L'attente d'une greffe pulmonaire pour Mette-Marit provoque une vague d'inscriptions de donneurs d'organes en Norvège
Près de 6 000 Norvégiens se sont inscrits comme donneurs d'organes en quelques jours après l'annonce par le palais que la princesse héritière Mette-Marit a besoin d'une greffe pulmonaire, soit un pic 30 fois supérieur aux inscriptions quotidiennes normales.
La nation se mobilise
Lorsque le palais norvégien a confirmé vendredi que la princesse héritière Mette-Marit (52 ans) avait été inscrite sur la liste d'attente de transplantation, la réaction a été immédiate. Selon Stiftelsen Organdonasjon, 2 178 personnes se sont inscrites comme donneurs d'organes ce même jour — 31 fois la moyenne quotidienne de mai. 312 autres s'étaient déjà inscrits jeudi, et dans les jours suivants, le total est monté à près de 6 000. L'application de la fondation a enregistré 3 568 utilisateurs vendredi seulement, dont 665 ont rempli une carte de donneur pour la première fois, un bond de 26 fois par rapport au rythme habituel.
Au cours des 14 années que j'ai passées à travailler pour la fondation, je n'ai jamais vu un tel intérêt pour le don d'organes.
L'état de la princesse
Mette-Marit souffre de fibrose pulmonaire, une maladie incurable dans laquelle le tissu pulmonaire se cicatrise et se raidit progressivement, réduisant l'absorption d'oxygène. Son médecin, le pneumologue Are Holm, a déclaré que sans transplantation, son espérance de vie est d'environ un an — le seuil pour être admis sur la liste d'attente. Elle utilise désormais un appareil à oxygène portable au quotidien et n'apparaît plus en public sans assistance respiratoire.
- Moyenne quotidienne de mai
- 70 inscriptions
- Jeudi (veille de l'annonce)
- 312 inscriptions
- Vendredi (jour de l'annonce)
- 2178 inscriptions
Un système fondé sur le consentement présumé
La Norvège fonctionne selon un système d'opt-out : toute personne décédée est considérée comme donneur à moins qu'elle ne s'y soit explicitement opposée de son vivant. Les proches sont toujours consultés et peuvent opposer leur veto au prélèvement d'organes.
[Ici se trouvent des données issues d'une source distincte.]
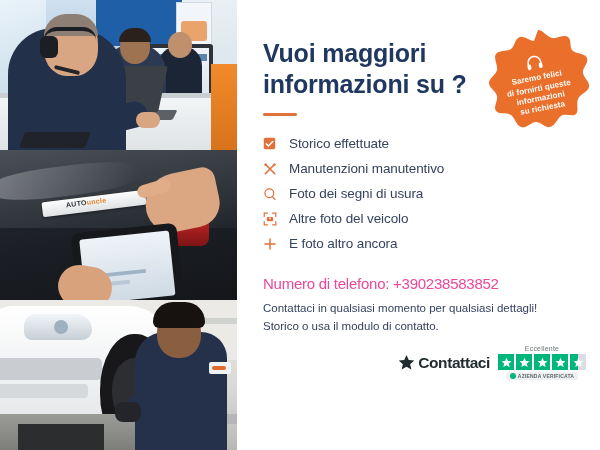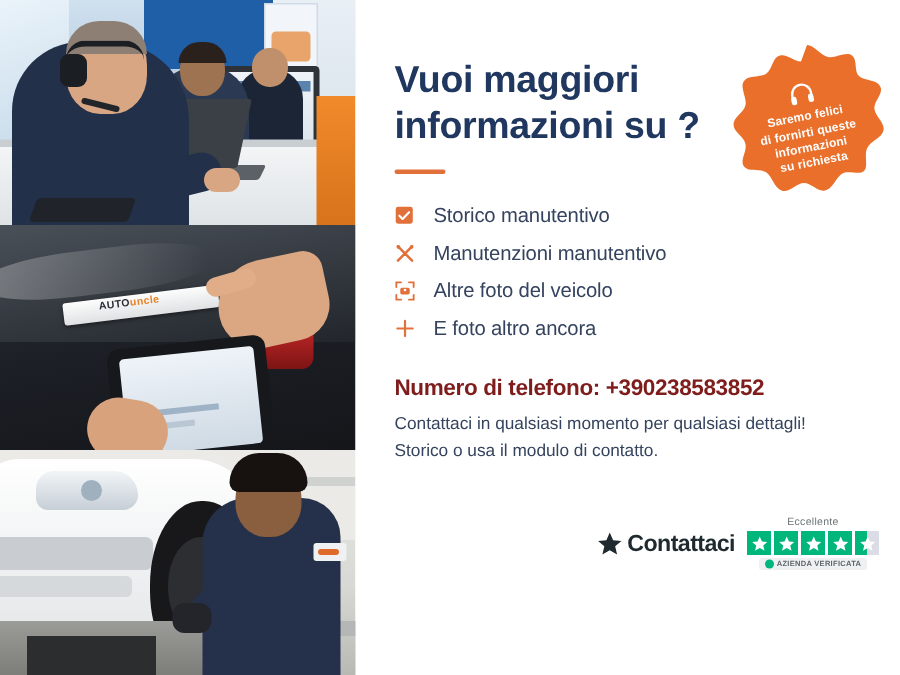--- a/index.html
+++ b/index.html
@@ -146,21 +146,21 @@
   .headline{font-size:25px;line-height:1.22;font-weight:bold;color:#20375f;
     letter-spacing:-.2px;margin:0;max-width:210px;}
   .rule{width:34px;height:3px;background:#e2703a;margin:14px 0 15px 0;border-radius:2px;}
 
   .flist{list-style:none;margin:0;padding:0;}
   .frow{display:flex;align-items:center;height:25px;}
   .fico{width:26px;flex:0 0 26px;display:flex;align-items:center;justify-content:flex-start;
     color:#e2703a;}
   .flabel{font-size:13.5px;color:#35435e;letter-spacing:-.1px;}
 
-  .phone{margin-top:19px;font-size:15px;font-weight:bold;color:#7f1d1d;letter-spacing:-.25px;}
+  .phone{margin-top:19px;font-size:15px;font-weight:normal;color:#ec4899;letter-spacing:-.25px;}
   .sub{margin-top:8px;font-size:11.5px;line-height:1.55;color:#35435e;}
 
   
   .tp{position:absolute;right:14px;bottom:34px;display:flex;align-items:center;gap:8px;}
   .tpbrand{display:flex;align-items:center;gap:3px;}
   .tpname{font-size:15.5px;font-weight:bold;color:#1f2a2e;letter-spacing:-.4px;}
   .tpstars{display:flex;flex-direction:column;align-items:center;gap:2px;}
   .tpexc{font-size:7px;color:#6a7375;letter-spacing:.2px;}
   .stars{display:flex;gap:2px;}
   .sbox{width:16px;height:16px;background:#00b67a;display:flex;align-items:center;
@@ -263,34 +263,43 @@
 
     <ul class="flist">
 
       <li class="frow">
         <span class="fico">
           <svg viewBox="0 0 16 16" width="13" height="13">
             <rect x="1" y="1" width="14" height="14" rx="2" fill="#e2703a"></rect>
             <path d="M4 8.4l2.6 2.6L12 5.6" stroke="#fff" stroke-width="1.8" fill="none" stroke-linecap="round" stroke-linejoin="round"></path>
           </svg>
         </span>
-        <span class="flabel">Storico manutentivo</span>
+        <span class="flabel">Storico effettuate</span>
       </li>
 
       <li class="frow">
         <span class="fico">
           <svg viewBox="0 0 16 16" width="14" height="14">
             <path d="M2.6 2.6l10.8 10.8M13.4 2.6L2.6 13.4" stroke="#e2703a" stroke-width="1.9" stroke-linecap="round" fill="none"></path>
             <circle cx="3" cy="3" r="1.4" fill="#e2703a"></circle>
             <circle cx="13" cy="3" r="1.4" fill="#e2703a"></circle>
           </svg>
         </span>
         <span class="flabel">Manutenzioni manutentivo</span>
       </li>
 
+      <li class="frow">
+        <span class="fico">
+          <svg viewBox="0 0 16 16" width="14" height="14">
+            <circle cx="7.2" cy="7.2" r="5" stroke="#e2703a" stroke-width="1.4" fill="none"></circle>
+            <path d="M10.8 11.2l3 3" stroke="#e2703a" stroke-width="1.4" stroke-linecap="round"></path>
+          </svg>
+        </span>
+        <span class="flabel">Foto dei segni di usura</span>
+      </li>
 
       <li class="frow">
         <span class="fico">
           <svg viewBox="0 0 16 16" width="14" height="14">
             <path d="M1.4 5V1.4H5M11 1.4h3.6V5M14.6 11v3.6H11M5 14.6H1.4V11" stroke="#e2703a" stroke-width="1.4" fill="none" stroke-linecap="round"></path>
             <rect x="4.4" y="5.6" width="7.2" height="5" rx="1.2" fill="#e2703a"></rect>
             <circle cx="8" cy="7.2" r="1" fill="#fff"></circle>
           </svg>
         </span>
         <span class="flabel">Altre foto del veicolo</span>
La fondation encourage les Norvégiens à documenter leurs souhaits et à informer leur famille, afin de faciliter la décision dans un moment difficile. Environ 600 patients attendent actuellement un organe en Norvège ; selon Holm, la liste d'attente pour une greffe pulmonaire est relativement courte.
L'ombre d'Epstein et une famille sous pression
L'opinion publique envers la princesse héritière était déjà tendue. En janvier, il a été révélé qu'elle entretenait une relation étroite avec le délinquant sexuel condamné Jeffrey Epstein et qu'elle avait menti à ce sujet publiquement. Son fils Marius Høiby doit être jugé pour une quarantaine de chefs d'accusation, dont quatre pour viol et des infractions liées à la drogue ; un verdict est attendu prochainement. Des sondages réalisés par la chaîne NRK montrent que moins des deux tiers des Norvégiens soutiennent désormais le maintien de la monarchie. Le prince héritier Haakon a écourté un voyage au Japon, et la fille du couple, la princesse Ingrid Alexandra, a interrompu ses études en Australie.
L'effet Angelina Jolie
Les commentateurs ont établi des parallèles avec « l'effet Angelina Jolie » de 2013, lorsque la divulgation par l'actrice de sa mutation du gène BRCA1 et de sa double mastectomie préventive avait provoqué une augmentation mondiale des tests génétiques et des consultations en cancérologie. En Suisse, les consultations pour le cancer du sein à l'hôpital universitaire de Berne (Inselspital) avaient doublé pour atteindre 250 par an dans les deux ans suivant la tribune de Jolie. Le pic de donneurs norvégiens suit le même schéma : une crise de santé personnelle éminente convertit l'empathie du public en actions mesurables au sein du système de santé.
Solidarité culturelle
Le monde littéraire et artistique norvégien, d'abord silencieux lorsque l'affaire Epstein a éclaté, s'est rallié à la princesse héritière. L'écrivain Tore Renberg avait déjà pris sa défense dans Aftenposten, estimant qu'il était indécent de frapper quelqu'un qui est déjà à terre. Mette-Marit est depuis longtemps une habituée des festivals et des lectures littéraires, et a même organisé un « train de la littérature » invitant des auteurs à bord. Le roi Harald, 89 ans, bien que fragile, reste la figure stabilisatrice de la monarchie, maintenant un emploi du temps chargé d'enterrements, d'annonces d'équipes pour la Coupe du monde et de visites régionales.